=== Tasks and exercises ===
• A. In the patch message, rewrite the paragraph beginning "When pausing rx" as a short bulleted list that keeps its main facts.
• B. List every operation the patch message gives in parentheses as a case of pausing rx.
• C. Return the part of the patch message starting at "Acked-by: Michael S." and ending at "insertions(+), 12 deletions(-)".

=== Passage ===

On Tue, Apr 15, 2025 at 02:43:39PM +0700, Bui Quang Minh wrote:
> When pausing rx (e.g. set up xdp, xsk pool, rx resize), we call
> napi_disable() on the receive queue's napi. In delayed refill_work, it
> also calls napi_disable() on the receive queue's napi.  When
> napi_disable() is called on an already disabled napi, it will sleep in
> napi_disable_locked while still holding the netdev_lock. As a result,
> later napi_enable gets stuck too as it cannot acquire the netdev_lock.
> This leads to refill_work and the pause-then-resume tx are stuck
> altogether.
> 
> This scenario can be reproducible by binding a XDP socket to virtio-net
> interface without setting up the fill ring. As a result, try_fill_recv
> will fail until the fill ring is set up and refill_work is scheduled.
> 
> This commit adds virtnet_rx_(pause/resume)_all helpers and fixes up the
> virtnet_rx_resume to disable future and cancel all inflights delayed
> refill_work before calling napi_disable() to pause the rx.
> 
> Fixes: 413f0271f396 ("net: protect NAPI enablement with netdev_lock()")
> Signed-off-by: Bui Quang Minh <minhquangbui99@gmail.com>

Acked-by: Michael S. Tsirkin <mst@redhat.com>

> ---
>  drivers/net/virtio_net.c | 69 +++++++++++++++++++++++++++++++++-------
>  1 file changed, 57 insertions(+), 12 deletions(-)

=== Given records ===
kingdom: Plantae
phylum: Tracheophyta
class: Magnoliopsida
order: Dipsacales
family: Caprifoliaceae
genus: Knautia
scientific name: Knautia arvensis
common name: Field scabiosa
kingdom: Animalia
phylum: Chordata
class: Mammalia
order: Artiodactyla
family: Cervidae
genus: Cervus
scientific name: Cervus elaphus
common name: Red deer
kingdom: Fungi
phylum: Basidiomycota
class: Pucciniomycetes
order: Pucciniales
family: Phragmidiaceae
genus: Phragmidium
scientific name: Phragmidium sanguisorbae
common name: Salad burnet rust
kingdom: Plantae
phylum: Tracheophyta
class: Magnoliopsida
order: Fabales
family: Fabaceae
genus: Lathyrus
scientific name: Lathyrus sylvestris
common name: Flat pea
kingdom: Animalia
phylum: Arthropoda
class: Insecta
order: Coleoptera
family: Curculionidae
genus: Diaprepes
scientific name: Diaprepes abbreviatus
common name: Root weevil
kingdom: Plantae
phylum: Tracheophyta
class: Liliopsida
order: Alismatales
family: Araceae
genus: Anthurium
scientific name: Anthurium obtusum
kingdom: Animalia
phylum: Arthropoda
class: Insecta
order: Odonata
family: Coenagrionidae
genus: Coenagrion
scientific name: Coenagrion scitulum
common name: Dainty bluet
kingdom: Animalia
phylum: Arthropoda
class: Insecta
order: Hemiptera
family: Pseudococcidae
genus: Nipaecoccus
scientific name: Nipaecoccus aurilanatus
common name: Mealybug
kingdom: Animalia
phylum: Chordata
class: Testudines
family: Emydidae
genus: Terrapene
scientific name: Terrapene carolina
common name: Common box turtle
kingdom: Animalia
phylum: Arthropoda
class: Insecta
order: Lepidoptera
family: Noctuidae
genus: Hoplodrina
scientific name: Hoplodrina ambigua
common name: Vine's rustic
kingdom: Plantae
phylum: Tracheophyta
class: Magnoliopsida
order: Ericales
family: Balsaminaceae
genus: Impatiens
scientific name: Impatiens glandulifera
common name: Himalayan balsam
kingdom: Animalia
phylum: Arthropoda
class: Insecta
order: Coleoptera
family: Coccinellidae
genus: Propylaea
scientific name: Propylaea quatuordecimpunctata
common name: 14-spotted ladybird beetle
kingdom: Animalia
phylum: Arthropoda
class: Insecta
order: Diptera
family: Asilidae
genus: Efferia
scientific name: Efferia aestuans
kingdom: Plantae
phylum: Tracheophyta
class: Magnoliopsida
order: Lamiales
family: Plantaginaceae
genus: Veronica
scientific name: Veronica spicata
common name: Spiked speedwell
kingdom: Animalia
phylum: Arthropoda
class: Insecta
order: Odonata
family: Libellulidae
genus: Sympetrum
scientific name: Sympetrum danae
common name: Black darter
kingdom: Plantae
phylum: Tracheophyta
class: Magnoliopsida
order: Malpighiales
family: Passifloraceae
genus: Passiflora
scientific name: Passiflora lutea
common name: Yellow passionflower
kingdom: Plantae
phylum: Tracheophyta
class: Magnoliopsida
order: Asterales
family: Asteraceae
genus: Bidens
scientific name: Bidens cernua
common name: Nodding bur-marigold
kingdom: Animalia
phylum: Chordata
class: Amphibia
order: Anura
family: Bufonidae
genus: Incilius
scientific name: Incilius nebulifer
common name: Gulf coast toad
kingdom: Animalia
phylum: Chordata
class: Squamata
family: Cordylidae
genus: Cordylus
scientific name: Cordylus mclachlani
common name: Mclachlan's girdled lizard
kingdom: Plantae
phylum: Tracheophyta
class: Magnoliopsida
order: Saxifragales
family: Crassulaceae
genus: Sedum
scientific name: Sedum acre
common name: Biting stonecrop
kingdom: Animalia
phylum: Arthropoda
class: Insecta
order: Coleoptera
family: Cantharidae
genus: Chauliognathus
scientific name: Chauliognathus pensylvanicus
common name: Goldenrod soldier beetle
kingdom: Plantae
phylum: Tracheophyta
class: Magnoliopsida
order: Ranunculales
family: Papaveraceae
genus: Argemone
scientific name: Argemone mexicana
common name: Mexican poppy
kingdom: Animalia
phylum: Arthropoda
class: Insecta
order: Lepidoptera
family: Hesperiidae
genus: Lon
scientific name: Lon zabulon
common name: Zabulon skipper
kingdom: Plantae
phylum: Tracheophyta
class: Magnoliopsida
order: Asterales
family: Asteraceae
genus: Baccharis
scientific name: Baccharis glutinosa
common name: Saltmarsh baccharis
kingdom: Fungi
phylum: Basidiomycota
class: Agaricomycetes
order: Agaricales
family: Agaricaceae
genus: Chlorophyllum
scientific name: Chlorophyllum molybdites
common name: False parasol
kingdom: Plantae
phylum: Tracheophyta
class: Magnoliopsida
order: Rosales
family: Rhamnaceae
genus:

=== Answers given ===
• A.
- Pausing rx (e.g. setting up xdp, xsk pool, rx resize) calls napi_disable() on the receive queue's napi, and delayed refill_work does the same.
- When napi_disable() is called on an already disabled napi, it sleeps in napi_disable_locked while still holding the netdev_lock.
- A later napi_enable then gets stuck because it cannot acquire the netdev_lock.
- As a result, refill_work and the pause-then-resume tx are stuck together.

• B.
- set up xdp
- xsk pool
- rx resize

• C.
Acked-by: Michael S. Tsirkin <mst@redhat.com>

> ---
>  drivers/net/virtio_net.c | 69 +++++++++++++++++++++++++++++++++-------
>  1 file changed, 57 insertions(+), 12 deletions(-)